F1 Championship

A previsão dos pilotos para Monza.

 

Durante as simulações iniciais para 2026, Monza foi aparentemente o circuito que apresentou mais dificuldades com os novos regulamentos. 

Com uma bateria que se esgota tão rápido e num circuito que carece de oportunidades de recarregamento suficiente, os atuais regulamentos apresentam-se extremamente limitados em velocidade pura no Autódromo Internacional de Monza. 

No entanto, depois dos ajustes à gestão de energia como a redução dos limites de carga e limitações à utilização da bateria, as previsões estão ligeiramente diferentes do que eram no início do ano. Ao que parece os carros não vão perder velocidade de maneira tão abrupta, apenas não vão chegar às velocidades que se viram em anos passados. 

Segundo Oscar Piastri, as velocidades de ponta vividas em Monza vão ser inferiores às vistas na Hungria: ‘Acho que nas nossas simulações estávamos mais rápidos na reta da meta na Hungria do que aqui.’ 

‘Não faz muito sentido mas é uma questão de simplesmente não ter bateria para gastar.’ Afirmou o australiano. 

No entanto, super clipping não será um problema em Itália devido ao limite de 5MJ imposto pela FIA relativamente à recarga de bateria e isto é importante acima de tudo para tentar manter o desafio das lendárias curvas do circuito Italiano. O limite imposto pela FIA garante que não vamos ter pilotos a baixar mudanças a meio de retas de modo a preparar a saída das curvas que se seguiam num esforço constante para a regeneração de energia. 

‘Se o limite de regeneração fosse mais alto íamos ver super clipping em todo o lado e carros a perder 30 a 40km/h no final de cada reta mas tendo em conta o limite atual acho que isso pode vir a ser ligeiramente mitigado.’ Disse Piastri. 

Estes comentários revelam uma das estratégias utilizadas pelos pilotos este ano para serem mais rápidos em pistas com este tipo de características, uma entrada mais lenta nas curvas pode em teoria permitir recarregar mais bateria em pistas que carecem de zonas mais adequadas para o fazer como Spa onde a melhor tática provou ser abrandar antes de curvas de alta velocidade, roubando alguma emoção ao desporto.
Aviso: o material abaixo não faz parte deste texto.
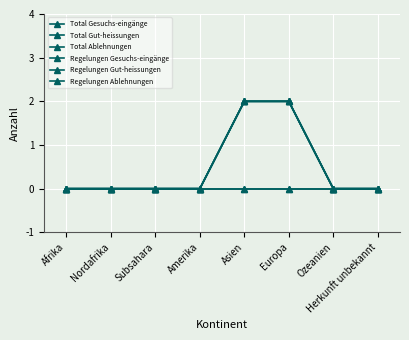

What is the difference between the maximum and minimum values in the Regelungen Gut-heissungen series?

2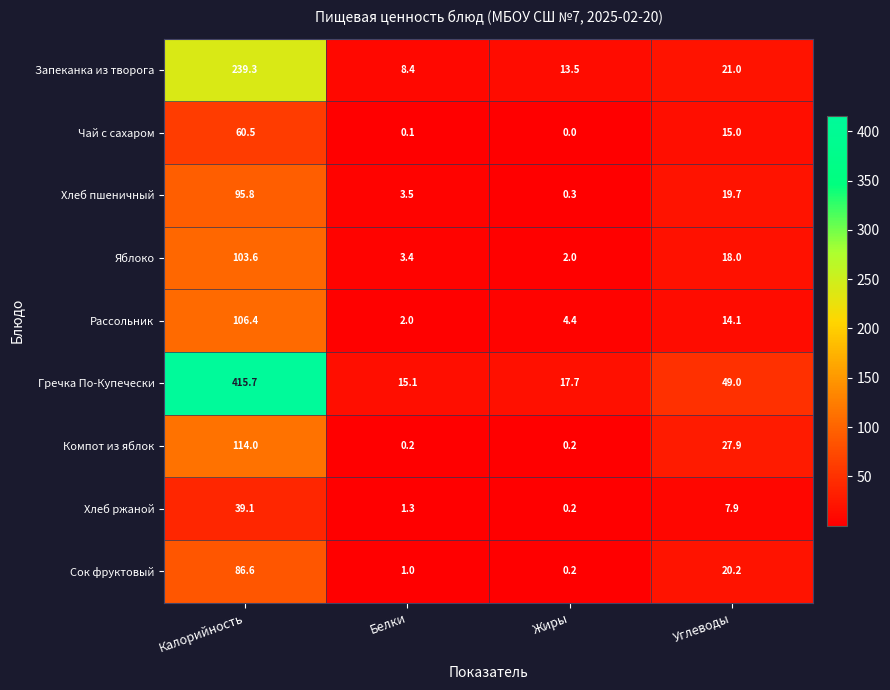

True or false: Сок фруктовый has a value of 144.9 at Калорийность.

False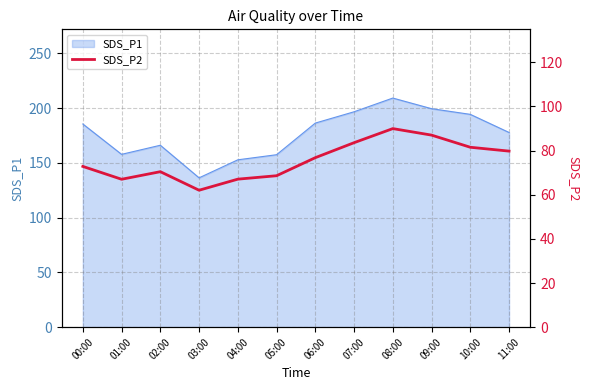

What is the difference between the maximum and minimum values?

27.9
No entanto Monza não apresenta oportunidades como esta segundo Lando Norris: ‘Acho que a diferença é que em Spa havia duas retas grandes mas havia muitas curvas entre elas onde se podia recarregar e depois utilizar a potência nas retas.’ 

‘Infelizmente aqui existem duas retas grandes seguidas e entre elas não existem propriamente curvas portanto não há energia, não há potência não há oportunidade para recarregar portanto é lento.’ 

Lindblad acredita que estas limitações de bateria podem vir até a criar perigos sérios em pista devido às diferenças de velocidade entre carros.

‘Vimos um pouco disto em Zandvoort mas era ok porque tínhamos o banking e era possível sair da frente de carros mais rápidos, mas aqui não há o espaço extra e as diferenças de velocidade vão ser maiores.’ 

‘Vai ser difícil preparar uma volta de qualificação, ter os pneus no ponto certo, a bateria recarregada e ter de lidar com o trânsito, não vai ser espetacular, precisamos de uma bateria melhor.’